Your objective:
Pull every line from the records that has the word "Gamma" in it.

Data shown:
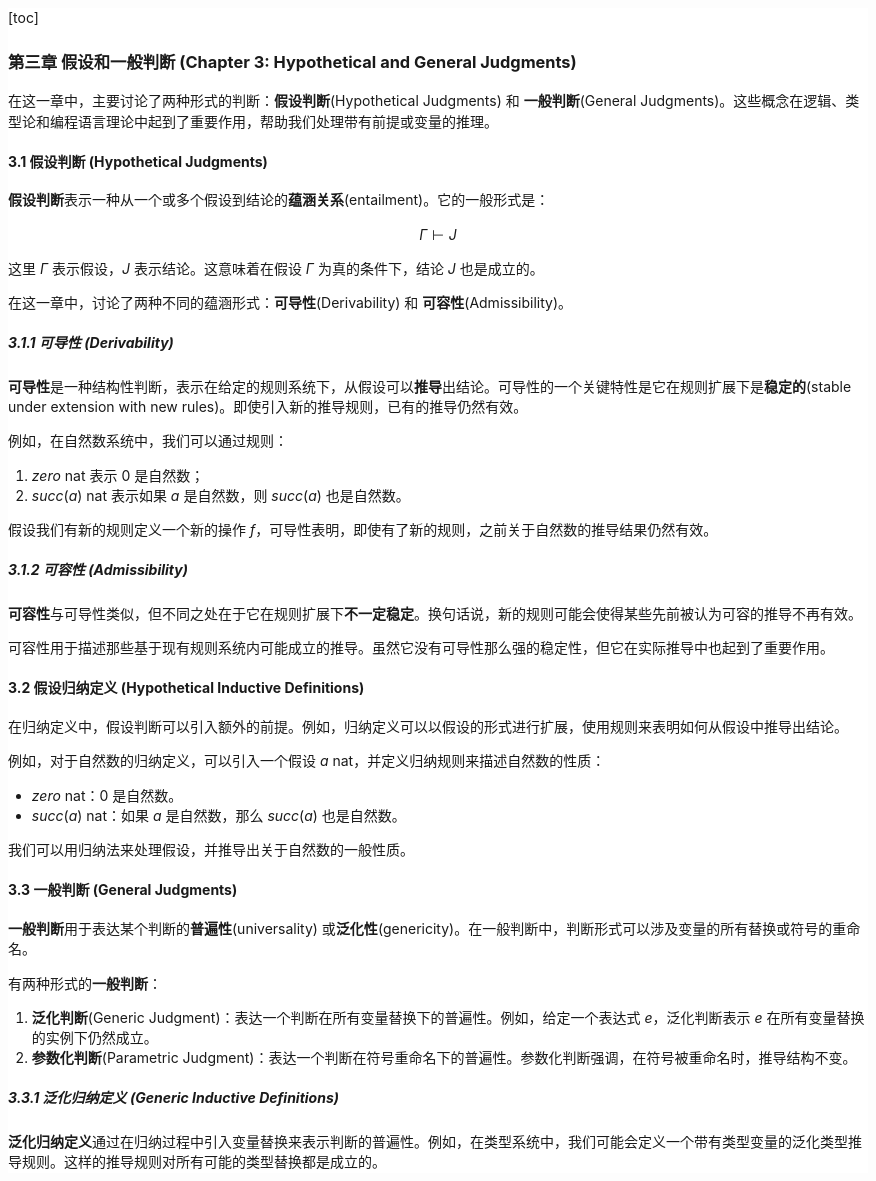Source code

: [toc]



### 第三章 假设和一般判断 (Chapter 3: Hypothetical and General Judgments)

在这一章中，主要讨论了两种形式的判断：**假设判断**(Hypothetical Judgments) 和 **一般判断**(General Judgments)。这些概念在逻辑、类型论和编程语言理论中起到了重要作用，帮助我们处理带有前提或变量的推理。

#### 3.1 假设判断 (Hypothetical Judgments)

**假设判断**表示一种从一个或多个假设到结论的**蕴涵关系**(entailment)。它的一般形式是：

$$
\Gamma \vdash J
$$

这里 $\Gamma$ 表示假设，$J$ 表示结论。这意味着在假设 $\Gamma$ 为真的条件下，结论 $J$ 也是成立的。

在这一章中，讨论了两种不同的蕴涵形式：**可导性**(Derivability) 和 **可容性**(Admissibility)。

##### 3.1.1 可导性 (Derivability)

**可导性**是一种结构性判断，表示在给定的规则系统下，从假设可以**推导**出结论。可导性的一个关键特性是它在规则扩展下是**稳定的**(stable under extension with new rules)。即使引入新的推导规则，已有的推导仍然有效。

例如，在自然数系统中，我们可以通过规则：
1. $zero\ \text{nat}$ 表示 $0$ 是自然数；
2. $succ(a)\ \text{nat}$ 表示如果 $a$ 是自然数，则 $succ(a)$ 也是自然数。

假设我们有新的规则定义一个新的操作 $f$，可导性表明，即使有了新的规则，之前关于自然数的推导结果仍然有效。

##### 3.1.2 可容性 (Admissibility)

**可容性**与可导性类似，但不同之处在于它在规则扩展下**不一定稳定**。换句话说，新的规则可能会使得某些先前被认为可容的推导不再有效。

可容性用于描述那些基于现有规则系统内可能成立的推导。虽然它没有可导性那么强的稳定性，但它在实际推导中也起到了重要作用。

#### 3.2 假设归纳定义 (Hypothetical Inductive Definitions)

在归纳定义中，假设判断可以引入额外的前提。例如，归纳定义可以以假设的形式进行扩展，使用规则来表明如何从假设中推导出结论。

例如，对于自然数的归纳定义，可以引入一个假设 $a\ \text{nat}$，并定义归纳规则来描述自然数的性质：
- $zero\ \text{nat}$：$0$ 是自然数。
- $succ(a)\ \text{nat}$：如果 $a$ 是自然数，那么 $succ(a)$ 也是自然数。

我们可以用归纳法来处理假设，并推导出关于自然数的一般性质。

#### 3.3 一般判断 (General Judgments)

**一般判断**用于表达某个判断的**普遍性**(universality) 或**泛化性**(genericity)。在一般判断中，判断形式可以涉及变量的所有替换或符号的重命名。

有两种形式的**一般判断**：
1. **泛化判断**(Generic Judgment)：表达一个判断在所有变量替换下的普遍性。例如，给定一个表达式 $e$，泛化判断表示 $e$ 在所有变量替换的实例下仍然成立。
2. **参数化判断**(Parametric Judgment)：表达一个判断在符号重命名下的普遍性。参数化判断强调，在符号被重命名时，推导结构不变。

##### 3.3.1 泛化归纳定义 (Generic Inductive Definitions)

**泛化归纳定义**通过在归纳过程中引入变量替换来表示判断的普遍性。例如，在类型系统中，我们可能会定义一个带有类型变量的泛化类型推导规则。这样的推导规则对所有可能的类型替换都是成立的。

* * *

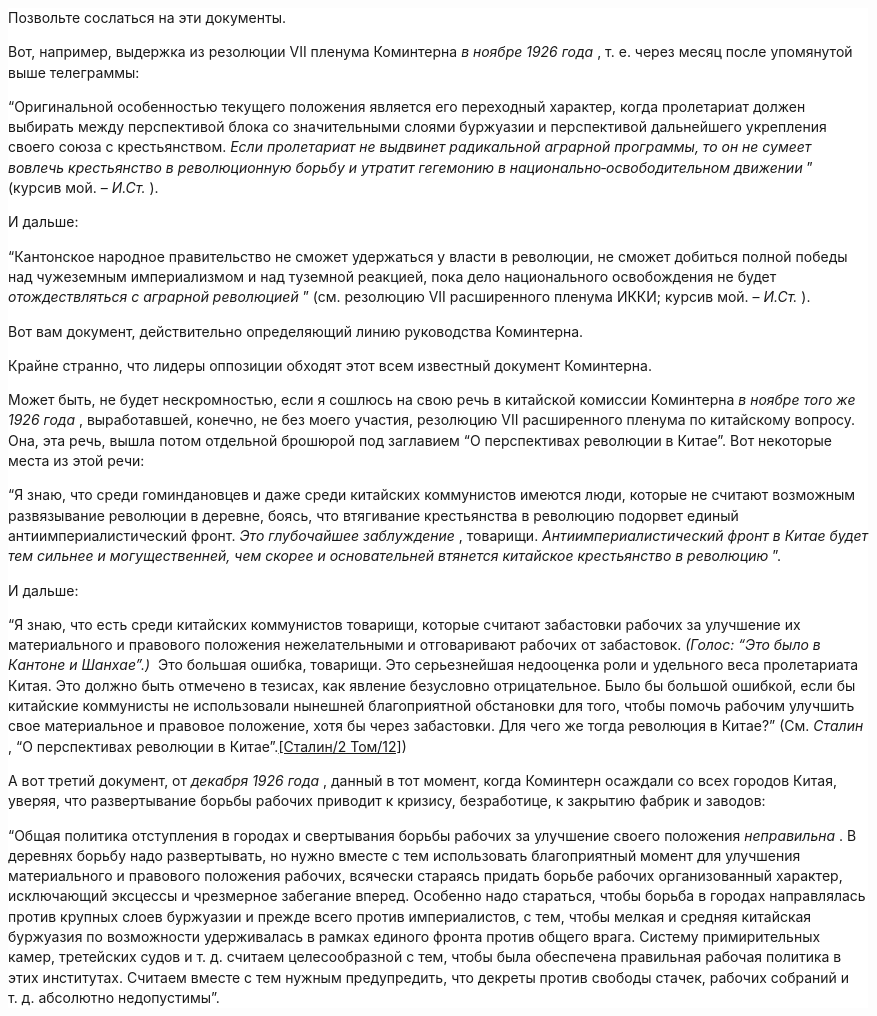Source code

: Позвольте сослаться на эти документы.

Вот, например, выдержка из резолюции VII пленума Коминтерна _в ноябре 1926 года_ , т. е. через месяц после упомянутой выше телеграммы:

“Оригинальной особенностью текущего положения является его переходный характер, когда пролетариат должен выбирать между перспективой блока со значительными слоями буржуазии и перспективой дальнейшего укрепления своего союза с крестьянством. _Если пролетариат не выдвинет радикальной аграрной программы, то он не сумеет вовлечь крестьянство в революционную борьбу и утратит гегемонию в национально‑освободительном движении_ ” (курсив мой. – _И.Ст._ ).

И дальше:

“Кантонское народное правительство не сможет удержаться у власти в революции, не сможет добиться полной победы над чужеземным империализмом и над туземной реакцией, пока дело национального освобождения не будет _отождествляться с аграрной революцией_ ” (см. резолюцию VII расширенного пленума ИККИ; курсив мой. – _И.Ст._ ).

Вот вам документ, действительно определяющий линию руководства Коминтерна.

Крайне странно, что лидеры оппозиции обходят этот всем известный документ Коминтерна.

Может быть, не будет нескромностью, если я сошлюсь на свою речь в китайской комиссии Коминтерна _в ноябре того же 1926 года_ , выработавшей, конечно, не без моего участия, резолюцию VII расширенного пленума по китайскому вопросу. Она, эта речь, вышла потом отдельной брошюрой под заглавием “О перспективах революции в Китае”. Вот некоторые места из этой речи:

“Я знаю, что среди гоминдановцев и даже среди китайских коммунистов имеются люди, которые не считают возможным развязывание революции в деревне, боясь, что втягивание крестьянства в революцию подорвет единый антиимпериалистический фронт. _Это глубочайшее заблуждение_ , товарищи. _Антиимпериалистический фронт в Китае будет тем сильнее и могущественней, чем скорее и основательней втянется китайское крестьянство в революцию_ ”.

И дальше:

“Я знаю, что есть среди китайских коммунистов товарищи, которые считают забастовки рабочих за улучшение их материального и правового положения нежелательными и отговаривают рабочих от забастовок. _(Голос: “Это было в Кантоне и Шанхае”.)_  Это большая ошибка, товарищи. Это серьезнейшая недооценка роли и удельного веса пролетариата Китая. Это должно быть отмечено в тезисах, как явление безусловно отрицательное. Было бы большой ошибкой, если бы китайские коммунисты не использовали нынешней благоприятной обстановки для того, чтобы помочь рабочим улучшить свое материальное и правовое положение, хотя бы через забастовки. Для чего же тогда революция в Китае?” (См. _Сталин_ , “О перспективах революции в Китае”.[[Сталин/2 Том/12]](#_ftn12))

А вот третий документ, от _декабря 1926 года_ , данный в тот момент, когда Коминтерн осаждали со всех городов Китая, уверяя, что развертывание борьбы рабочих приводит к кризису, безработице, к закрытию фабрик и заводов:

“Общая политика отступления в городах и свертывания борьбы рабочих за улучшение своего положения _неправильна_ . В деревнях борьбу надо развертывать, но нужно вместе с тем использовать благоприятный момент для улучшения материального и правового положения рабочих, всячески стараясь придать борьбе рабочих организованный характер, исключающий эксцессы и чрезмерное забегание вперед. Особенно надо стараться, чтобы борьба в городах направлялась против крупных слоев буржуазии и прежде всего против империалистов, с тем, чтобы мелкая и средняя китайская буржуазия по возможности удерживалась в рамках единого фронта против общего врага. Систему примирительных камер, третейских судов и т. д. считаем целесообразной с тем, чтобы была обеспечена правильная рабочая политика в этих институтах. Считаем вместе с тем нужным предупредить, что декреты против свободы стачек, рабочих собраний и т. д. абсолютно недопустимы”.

Response for this exercise:
\Gamma \vdash J
这里 $\Gamma$ 表示假设，$J$ 表示结论。这意味着在假设 $\Gamma$ 为真的条件下，结论 $J$ 也是成立的。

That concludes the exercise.